Se hoje a Igreja prega a criação de um sínodo com ecossocialismo pagão, zomba e profana a fé cristã, é unicamente por causa da Teologia da Libertação.

Durante a Guerra Fria, a partir dos anos 50, a URSS, para espalhar o comunismo pelos países que depois integraram o Bloco do Leste, precisava enfraquecer – e, quiçá, exterminar – a Igreja Católica, que, com seus valores cristãos, era uma barreira para a implantação do regime marxista.

Assim, padres e bispos poloneses, tchecos, romenos, húngaros, búlgaros, e de outros países do Leste Europeu, foram perseguidos e mortos, e Igrejas, fechadas.

Através de um grande serviço de DESINFORMAÇÃO soviético, passou-se a ideia, para a população daqueles países, que a Igreja era “simpatizante do nazismo”, que tinha sido recém-exterminado por Stálin e seus aliados.

O próprio Papa Pio XII, que havia sido um combatente ferrenho do nazismo, foi “reenquadrado” pela desinformação comunista, e aquele Santo Padre, responsável por salvar milhares de judeus, durante a Guerra, passou a ser visto como “simpatizante nazista”.

A América Latina obviamente não sofreu o comunismo do Leste Europeu, sob a mão pesada dos russos. Mas os líderes mundiais socialistas tinham aqui na região um vasto campo para a implantação do “novo socialismo”, repaginado.

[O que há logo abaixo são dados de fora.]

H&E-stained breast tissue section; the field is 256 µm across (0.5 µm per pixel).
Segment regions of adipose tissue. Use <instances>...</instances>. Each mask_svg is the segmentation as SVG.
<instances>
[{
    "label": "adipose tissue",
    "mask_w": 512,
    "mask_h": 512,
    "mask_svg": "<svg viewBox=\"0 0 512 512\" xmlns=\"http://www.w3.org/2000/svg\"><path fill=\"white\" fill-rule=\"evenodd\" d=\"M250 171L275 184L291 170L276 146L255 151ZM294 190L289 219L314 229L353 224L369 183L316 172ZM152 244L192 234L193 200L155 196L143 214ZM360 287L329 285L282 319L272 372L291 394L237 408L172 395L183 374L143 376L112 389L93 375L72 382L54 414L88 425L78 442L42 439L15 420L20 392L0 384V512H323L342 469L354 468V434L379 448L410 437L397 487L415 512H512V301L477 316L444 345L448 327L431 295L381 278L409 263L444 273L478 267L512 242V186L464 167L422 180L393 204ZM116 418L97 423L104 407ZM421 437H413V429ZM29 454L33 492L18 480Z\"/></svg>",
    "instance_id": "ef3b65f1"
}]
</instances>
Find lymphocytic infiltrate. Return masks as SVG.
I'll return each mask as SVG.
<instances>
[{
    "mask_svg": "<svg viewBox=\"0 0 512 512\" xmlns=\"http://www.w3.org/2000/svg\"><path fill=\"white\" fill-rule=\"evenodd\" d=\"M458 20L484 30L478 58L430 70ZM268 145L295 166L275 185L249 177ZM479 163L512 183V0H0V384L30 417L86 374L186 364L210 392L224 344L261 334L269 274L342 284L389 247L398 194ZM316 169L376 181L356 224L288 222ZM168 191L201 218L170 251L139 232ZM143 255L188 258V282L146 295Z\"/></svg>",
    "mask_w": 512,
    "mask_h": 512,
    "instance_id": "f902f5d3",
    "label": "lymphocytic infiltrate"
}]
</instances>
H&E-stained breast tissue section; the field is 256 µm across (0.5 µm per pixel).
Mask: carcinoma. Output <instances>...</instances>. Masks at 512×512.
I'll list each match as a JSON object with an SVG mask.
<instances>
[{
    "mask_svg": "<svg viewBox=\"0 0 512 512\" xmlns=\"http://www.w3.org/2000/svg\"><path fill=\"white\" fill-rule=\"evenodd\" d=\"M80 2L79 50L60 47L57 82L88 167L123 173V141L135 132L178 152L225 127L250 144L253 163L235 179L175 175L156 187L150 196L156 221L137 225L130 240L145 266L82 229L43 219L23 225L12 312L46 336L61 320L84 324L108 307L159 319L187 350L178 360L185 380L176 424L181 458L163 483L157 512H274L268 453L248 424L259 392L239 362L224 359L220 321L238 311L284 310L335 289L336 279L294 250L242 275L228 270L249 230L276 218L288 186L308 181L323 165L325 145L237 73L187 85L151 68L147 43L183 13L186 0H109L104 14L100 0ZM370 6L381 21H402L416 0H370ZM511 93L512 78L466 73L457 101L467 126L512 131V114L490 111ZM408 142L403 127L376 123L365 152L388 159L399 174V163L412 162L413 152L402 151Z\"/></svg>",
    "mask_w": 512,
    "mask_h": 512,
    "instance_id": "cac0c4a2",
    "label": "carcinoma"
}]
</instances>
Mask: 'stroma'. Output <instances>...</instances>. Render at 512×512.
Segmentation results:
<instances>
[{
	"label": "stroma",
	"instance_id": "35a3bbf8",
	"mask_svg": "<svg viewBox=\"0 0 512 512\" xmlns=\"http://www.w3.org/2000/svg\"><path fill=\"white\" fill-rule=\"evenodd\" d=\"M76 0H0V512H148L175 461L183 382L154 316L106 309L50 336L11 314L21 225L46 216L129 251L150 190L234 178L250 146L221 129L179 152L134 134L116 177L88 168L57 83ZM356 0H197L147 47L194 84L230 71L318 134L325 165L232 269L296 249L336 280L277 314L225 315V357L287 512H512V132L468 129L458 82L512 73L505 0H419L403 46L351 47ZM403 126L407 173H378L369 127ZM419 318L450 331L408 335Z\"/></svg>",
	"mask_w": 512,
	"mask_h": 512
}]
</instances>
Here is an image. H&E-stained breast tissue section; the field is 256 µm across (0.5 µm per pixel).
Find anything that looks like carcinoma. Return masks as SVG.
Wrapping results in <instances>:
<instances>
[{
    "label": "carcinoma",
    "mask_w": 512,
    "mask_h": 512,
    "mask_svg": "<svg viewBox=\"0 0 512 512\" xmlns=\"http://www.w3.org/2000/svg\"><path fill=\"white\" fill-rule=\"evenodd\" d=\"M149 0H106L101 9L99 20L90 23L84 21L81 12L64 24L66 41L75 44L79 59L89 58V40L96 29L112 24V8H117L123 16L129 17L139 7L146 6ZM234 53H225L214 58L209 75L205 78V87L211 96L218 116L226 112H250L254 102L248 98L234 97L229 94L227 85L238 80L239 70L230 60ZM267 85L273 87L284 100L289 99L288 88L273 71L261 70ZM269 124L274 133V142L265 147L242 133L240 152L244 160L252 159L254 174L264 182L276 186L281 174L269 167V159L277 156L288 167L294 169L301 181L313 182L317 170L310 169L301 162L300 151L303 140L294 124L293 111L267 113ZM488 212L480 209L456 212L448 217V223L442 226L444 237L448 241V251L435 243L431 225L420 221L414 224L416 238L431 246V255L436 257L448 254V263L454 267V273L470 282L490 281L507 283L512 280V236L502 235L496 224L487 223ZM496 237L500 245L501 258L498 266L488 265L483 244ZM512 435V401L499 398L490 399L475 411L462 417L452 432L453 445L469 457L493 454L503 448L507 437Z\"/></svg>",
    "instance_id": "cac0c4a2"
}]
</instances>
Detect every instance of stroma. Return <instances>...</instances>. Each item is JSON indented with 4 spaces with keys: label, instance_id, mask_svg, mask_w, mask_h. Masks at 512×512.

Para tanto, era necessário, tal qual na Europa, diminuir a influência da Igreja Católica na região, com a infiltração de “agentes de transformação” no seio da Igreja.

O pomposo nome de “teologia da libertação” é, na verdade, um plano maléfico de DESINFORMAÇÃO comunista para minar a Igreja por dentro e enfraquecê-la, considerando que é incompatível a coexistência de um mundo socialista onde exista a fé cristã.